Hornby High School Kapahaka

"It's just an excuse to get out of class..."

Not a student, but a former teacher. The prospect of students coming out of a timetabled class for Kapahaka practice.

"I don't think it is fair that they miss one of our classes and we lose that time, they are usually the most behind"

It is not the most accurate quote, but it is a sentiment expressed often when, as a dean a few years ago, I was the space between the rock and the hard place in soothing fears and hurts over the school attempting to get some traction in setting up Kapahaka as a culture here. Unsuccessfully, I might add. In both respects.

The key word here being 'they'.  Us and them, you and me, management vs school vs students vs Māori students. When fear is a factor, the 'other' becomes a significant stumbling block, ignorance outweighs compassion and common sense. All we end up seeing and being, is a part of a divisive and negative culture.

So I joined the Kapahaka practice. It is the most surreal thing to watch students who in the grounds, and in some classes, are at times sorta, kinda wicked hard work, not always particularly open to you as a teacher, be the star of the show.

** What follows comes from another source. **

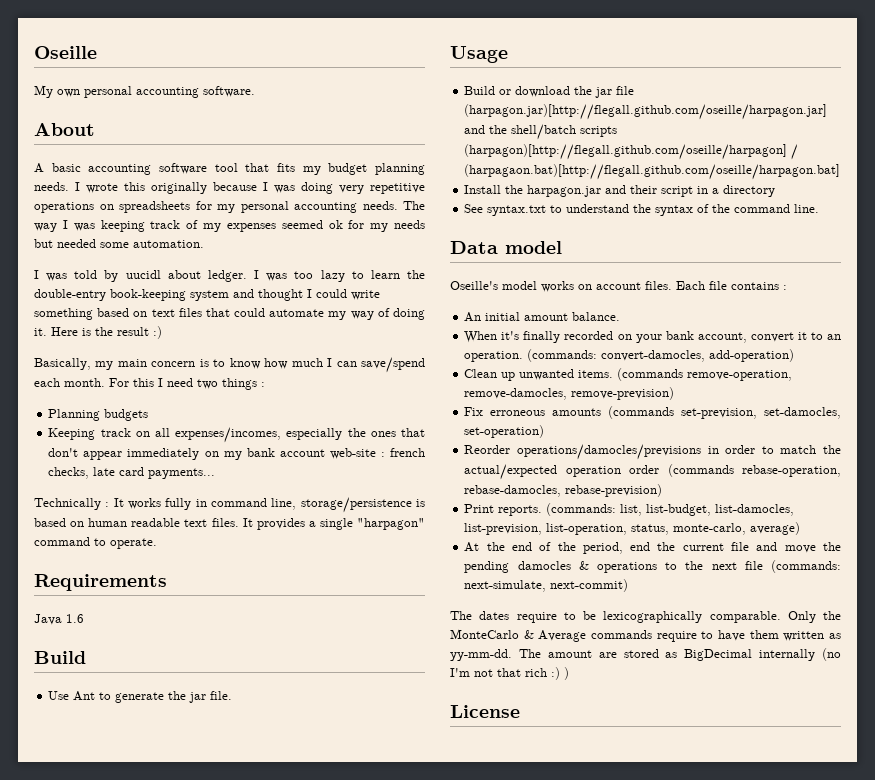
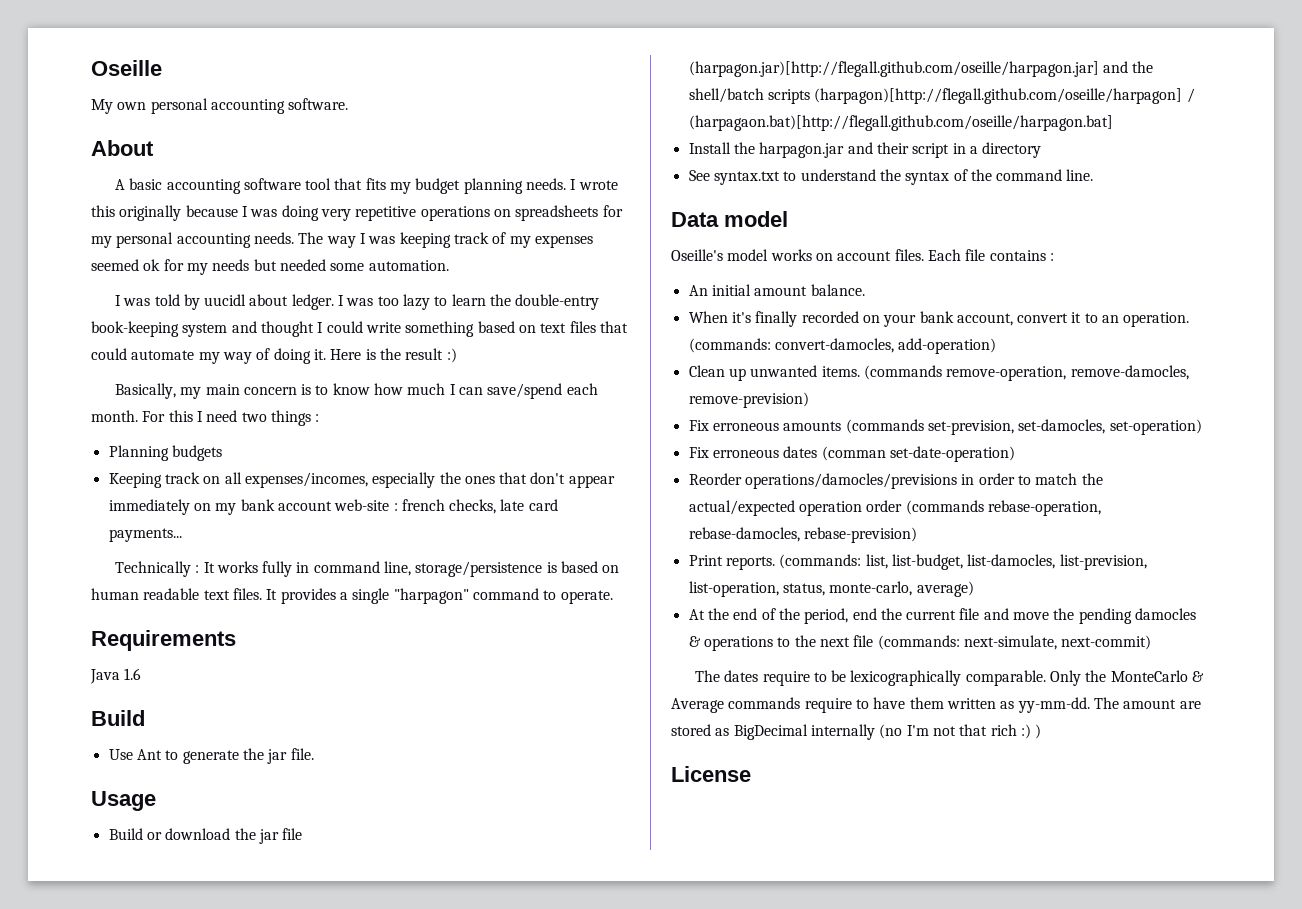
(545, 431) none -> [688,446,1015,462] // Fix erroneous dates (comman set-date-operation)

Take control Ms Tongotongo and direct your senior girls to stand with, and help teach the new girls (and women teachers), dictate the volume output with your command and your own voice, amp it up, control the 'pause', teach 15 new students the first section of the school haka in 7 minutes, thank you very much.

Back inside the auditorium we all go, back with the boys, standing together. A male and a female lead again control the volume, determine the pace, and within 15 minutes we all know those first few lines well and the roof is being raised off, like a lid of a soda bottle shaken up by the pressure of our voices. We went from 40% to 110% input in stages, as directed and maintained by our student leaders.

There are benefits to all staff being in this room at this moment. We see confidence where we didn't know it existed, a sense of togetherness demonstrated by the students, the collective consciousness as a real thing. Manaakitanga, Kawanatanga even, there as real tangible elements. Taking this and translating it into the classroom means more than just being there at the practice as a teacher. I want to explore this more, I'm hoping that some of what we do is already doing this. At the end of the year, I want to compare how my new senior class structure compares to this style of education and whether results have in fact been affected, or even whether I care about those results or something more.